Task objective
From the line containing "Please talk me" through the last line of the entries, set down every line exactly and add nothing.

START Exercise inputs

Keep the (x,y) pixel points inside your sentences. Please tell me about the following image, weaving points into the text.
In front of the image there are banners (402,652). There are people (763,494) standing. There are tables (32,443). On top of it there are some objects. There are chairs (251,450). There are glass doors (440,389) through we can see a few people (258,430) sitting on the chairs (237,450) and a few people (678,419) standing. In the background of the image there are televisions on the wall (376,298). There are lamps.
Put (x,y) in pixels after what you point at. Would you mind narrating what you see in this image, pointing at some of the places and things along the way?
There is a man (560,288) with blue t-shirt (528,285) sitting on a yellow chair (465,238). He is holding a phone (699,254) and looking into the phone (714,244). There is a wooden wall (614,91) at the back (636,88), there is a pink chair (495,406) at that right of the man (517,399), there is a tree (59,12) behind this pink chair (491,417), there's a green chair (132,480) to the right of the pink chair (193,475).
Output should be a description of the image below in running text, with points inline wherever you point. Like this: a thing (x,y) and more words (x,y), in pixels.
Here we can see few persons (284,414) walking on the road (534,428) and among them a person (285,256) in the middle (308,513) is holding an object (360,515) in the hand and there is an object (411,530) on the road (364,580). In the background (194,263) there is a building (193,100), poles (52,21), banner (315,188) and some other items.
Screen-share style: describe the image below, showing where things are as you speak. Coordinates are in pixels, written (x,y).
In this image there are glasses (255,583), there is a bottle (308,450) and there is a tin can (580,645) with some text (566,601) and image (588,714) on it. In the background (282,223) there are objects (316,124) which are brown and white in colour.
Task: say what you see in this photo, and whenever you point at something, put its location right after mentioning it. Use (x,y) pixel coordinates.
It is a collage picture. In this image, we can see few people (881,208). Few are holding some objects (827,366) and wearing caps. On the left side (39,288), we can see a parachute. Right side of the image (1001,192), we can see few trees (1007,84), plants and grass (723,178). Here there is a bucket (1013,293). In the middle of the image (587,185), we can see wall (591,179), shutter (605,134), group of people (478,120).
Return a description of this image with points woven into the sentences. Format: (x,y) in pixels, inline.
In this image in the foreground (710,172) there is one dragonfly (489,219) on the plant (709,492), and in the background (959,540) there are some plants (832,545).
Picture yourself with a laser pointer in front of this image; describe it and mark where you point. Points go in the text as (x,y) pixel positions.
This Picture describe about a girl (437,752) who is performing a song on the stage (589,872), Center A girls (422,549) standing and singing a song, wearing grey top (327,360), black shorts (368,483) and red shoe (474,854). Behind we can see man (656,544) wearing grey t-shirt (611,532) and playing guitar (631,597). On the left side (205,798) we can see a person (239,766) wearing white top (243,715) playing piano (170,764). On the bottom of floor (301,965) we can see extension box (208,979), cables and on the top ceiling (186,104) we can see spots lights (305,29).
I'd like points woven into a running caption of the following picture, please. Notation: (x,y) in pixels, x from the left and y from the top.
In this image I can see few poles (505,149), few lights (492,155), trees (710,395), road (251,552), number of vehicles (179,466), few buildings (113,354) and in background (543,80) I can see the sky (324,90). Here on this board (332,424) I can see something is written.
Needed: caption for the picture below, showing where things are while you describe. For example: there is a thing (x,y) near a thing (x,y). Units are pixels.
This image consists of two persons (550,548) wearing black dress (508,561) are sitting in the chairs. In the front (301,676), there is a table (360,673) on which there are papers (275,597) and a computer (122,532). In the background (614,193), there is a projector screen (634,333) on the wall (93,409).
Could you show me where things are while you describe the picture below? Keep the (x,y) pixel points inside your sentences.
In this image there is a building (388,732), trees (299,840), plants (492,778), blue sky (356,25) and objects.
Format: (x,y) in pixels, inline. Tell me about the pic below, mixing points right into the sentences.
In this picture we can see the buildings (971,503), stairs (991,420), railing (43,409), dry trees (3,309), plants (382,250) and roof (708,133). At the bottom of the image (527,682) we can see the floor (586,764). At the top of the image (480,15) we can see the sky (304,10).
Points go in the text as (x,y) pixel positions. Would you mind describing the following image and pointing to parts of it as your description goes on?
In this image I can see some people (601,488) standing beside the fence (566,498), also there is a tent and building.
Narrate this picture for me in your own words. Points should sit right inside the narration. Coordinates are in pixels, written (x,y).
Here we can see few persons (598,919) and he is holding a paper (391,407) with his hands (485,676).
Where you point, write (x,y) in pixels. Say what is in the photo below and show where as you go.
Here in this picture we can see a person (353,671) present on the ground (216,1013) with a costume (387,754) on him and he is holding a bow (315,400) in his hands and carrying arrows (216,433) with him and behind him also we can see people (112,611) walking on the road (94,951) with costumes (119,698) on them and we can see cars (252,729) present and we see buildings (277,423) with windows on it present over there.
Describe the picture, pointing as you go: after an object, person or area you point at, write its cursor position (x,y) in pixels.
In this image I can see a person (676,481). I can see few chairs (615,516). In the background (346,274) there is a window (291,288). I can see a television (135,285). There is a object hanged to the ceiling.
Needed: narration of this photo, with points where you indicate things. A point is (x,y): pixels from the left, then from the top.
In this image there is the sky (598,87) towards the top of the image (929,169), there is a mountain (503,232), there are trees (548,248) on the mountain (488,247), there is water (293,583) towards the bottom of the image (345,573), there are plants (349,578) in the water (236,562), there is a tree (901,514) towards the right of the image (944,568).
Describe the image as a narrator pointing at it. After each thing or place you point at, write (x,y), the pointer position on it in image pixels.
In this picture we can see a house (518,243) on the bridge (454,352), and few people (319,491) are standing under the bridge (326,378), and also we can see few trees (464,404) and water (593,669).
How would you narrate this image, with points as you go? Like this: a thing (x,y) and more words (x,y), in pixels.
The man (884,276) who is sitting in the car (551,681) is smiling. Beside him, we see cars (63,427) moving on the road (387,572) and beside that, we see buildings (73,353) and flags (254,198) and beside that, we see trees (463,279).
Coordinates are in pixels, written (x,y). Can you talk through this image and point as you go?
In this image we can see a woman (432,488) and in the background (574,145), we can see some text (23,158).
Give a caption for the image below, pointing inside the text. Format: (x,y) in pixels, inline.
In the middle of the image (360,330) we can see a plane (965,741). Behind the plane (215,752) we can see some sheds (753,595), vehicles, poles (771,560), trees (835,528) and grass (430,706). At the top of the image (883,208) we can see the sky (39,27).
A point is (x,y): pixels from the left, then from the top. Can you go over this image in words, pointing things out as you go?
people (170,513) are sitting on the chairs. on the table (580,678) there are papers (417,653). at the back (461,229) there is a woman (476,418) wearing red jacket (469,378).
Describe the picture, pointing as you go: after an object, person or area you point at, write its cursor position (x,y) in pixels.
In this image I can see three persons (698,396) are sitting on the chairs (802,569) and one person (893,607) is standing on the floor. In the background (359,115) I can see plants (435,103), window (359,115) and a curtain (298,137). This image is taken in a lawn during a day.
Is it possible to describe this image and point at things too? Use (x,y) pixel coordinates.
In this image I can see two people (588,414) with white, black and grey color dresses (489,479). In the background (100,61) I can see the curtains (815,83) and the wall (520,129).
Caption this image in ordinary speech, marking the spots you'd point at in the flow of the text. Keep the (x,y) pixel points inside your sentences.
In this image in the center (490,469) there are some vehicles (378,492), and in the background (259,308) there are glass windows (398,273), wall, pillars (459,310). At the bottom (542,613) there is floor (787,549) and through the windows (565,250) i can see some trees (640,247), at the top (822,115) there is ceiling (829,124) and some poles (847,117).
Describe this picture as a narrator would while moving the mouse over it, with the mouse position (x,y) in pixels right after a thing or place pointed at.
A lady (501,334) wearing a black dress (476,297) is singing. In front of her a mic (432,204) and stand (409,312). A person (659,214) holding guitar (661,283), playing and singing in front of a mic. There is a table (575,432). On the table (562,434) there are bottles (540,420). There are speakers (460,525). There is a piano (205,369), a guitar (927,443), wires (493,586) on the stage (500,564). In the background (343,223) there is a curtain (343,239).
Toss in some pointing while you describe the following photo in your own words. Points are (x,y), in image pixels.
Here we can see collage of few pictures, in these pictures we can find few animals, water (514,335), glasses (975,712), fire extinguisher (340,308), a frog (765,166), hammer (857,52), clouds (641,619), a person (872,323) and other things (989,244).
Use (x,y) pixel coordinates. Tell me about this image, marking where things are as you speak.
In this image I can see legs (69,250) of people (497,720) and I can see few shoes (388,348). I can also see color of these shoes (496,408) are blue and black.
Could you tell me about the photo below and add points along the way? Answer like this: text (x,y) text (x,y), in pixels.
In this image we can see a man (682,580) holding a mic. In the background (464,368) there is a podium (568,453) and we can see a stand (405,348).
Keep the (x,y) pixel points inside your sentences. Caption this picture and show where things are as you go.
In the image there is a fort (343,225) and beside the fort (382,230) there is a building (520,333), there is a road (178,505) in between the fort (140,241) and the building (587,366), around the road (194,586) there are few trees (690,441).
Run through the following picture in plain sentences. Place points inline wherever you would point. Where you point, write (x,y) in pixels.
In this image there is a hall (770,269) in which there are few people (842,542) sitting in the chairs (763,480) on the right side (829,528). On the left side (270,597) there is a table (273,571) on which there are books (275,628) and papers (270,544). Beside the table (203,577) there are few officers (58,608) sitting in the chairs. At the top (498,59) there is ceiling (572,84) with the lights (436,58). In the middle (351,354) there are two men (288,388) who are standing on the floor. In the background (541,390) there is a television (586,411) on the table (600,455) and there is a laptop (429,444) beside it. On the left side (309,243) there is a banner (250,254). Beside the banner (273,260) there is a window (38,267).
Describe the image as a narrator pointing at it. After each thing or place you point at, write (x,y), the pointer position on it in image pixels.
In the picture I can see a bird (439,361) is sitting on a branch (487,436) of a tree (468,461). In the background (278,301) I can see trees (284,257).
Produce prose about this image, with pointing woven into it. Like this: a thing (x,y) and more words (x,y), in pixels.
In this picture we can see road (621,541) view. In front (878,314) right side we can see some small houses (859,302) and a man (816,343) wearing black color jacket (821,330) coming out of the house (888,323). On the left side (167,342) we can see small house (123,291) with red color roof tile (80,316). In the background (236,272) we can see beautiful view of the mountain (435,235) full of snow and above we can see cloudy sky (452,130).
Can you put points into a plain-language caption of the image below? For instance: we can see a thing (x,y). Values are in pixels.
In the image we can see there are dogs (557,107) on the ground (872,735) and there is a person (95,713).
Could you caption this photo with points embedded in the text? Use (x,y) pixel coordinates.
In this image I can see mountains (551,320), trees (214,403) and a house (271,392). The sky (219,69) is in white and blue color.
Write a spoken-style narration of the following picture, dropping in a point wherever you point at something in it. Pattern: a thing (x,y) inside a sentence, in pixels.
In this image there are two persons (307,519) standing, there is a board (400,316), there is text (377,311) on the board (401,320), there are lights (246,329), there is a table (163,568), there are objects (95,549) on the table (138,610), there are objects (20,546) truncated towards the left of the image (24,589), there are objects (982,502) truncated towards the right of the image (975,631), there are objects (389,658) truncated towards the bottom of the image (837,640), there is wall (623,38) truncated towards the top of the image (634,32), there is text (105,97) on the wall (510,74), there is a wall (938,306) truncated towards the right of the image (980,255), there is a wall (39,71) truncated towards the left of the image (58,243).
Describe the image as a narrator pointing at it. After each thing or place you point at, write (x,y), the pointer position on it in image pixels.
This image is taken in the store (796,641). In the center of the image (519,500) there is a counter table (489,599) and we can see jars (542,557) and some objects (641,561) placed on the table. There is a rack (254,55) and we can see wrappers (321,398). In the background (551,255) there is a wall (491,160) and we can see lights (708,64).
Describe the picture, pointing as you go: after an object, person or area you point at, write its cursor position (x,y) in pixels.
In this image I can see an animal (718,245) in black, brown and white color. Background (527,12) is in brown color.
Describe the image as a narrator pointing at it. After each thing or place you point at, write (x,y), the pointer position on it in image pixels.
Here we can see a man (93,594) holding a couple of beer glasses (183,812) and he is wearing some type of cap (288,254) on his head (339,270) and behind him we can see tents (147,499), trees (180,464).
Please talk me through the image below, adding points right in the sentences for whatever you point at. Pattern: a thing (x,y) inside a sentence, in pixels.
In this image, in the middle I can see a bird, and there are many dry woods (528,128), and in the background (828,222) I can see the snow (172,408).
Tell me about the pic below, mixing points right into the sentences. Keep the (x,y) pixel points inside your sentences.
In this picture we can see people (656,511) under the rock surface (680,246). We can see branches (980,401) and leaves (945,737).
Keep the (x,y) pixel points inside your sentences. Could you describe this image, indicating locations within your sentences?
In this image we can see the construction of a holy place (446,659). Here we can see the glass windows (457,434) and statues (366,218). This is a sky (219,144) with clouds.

END Exercise inputs

Exercise output
Please talk me through the image below, adding points right in the sentences for whatever you point at. Pattern: a thing (x,y) inside a sentence, in pixels.
In this image, in the middle I can see a bird, and there are many dry woods (528,128), and in the background (828,222) I can see the snow (172,408).
Tell me about the pic below, mixing points right into the sentences. Keep the (x,y) pixel points inside your sentences.
In this picture we can see people (656,511) under the rock surface (680,246). We can see branches (980,401) and leaves (945,737).
Keep the (x,y) pixel points inside your sentences. Could you describe this image, indicating locations within your sentences?
In this image we can see the construction of a holy place (446,659). Here we can see the glass windows (457,434) and statues (366,218). This is a sky (219,144) with clouds.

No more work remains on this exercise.